After Vodafone – which stocks should income seekers snap up now?

20th February 2014


As the arrival of the Verizon shares and cash balance are imminent for Vodafone investors, Helal Miah, investment research analyst at The Share Centre, picks three income stocks to consider…

Vodafone’s share price has had a good run and as the future is slightly less certain due to an increased reliance on other regions, such as troubled Europe, to make up for Verizon’s strong cash flow. We believe the capital distribution is an opportunity to be effectively taking some profits to reinvest elsewhere. Vodafone’s high yield has been attractive for income seekers so we recommend investors look to invest in other blue chip companies paying a good dividend. Reinvesting the solid dividends from these investments over a long-term period should see good capital returns.


GlaxoSmithKline remains our preferred stock in the pharmaceutical sector with a promising pipeline of new drugs and it being less prone to generic competition following patent expirations. The defensive nature of the sector and the stock, and the competitive yields paid to investors make this a core holding for many portfolios. The hoped for future improvement should be helped by new products, diversification in consumer healthcare and biotechnology and increasing exposure to emerging markets.

Royal Dutch Shell ‘B’

Cost efficiencies at Royal Dutch Shell should lead to better cash flows, providing oil prices maintain in their current trading range, which we view as more than likely. Major capital investment programs should also result in increased production capacity. We believe the company gives stability to a portfolio, offering investors relatively stable cash flows and an attractive dividend income.
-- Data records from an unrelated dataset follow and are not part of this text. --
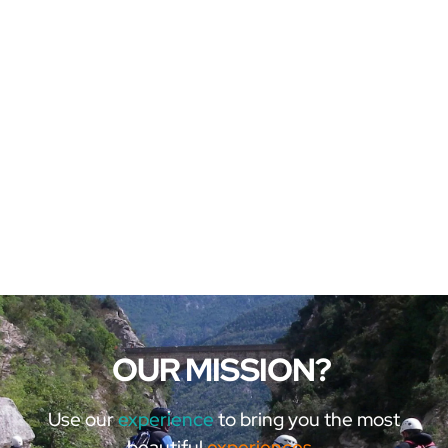
OUR MISSION?
Use our
experience
to bring you the most
beautiful
experiences.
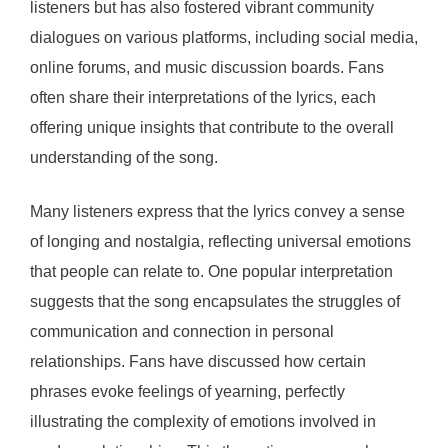
listeners but has also fostered vibrant community
dialogues on various platforms, including social media,
online forums, and music discussion boards. Fans
often share their interpretations of the lyrics, each
offering unique insights that contribute to the overall
understanding of the song.
Many listeners express that the lyrics convey a sense
of longing and nostalgia, reflecting universal emotions
that people can relate to. One popular interpretation
suggests that the song encapsulates the struggles of
communication and connection in personal
relationships. Fans have discussed how certain
phrases evoke feelings of yearning, perfectly
illustrating the complexity of emotions involved in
The share price is also likely to be supported by a share buyback program.


BP is still in the realms of transforming itself from the company it was prior to the Gulf of Mexico oil spill and is progressing well. It is nearing the end of its restructuring process and is now a smaller and leaner operation with longer-term prospects set to improve. Management remains committed to improving shareholder returns through share buybacks and increasing the dividend, which currently stands at 4.6%, and is once again gaining investor’s confidence.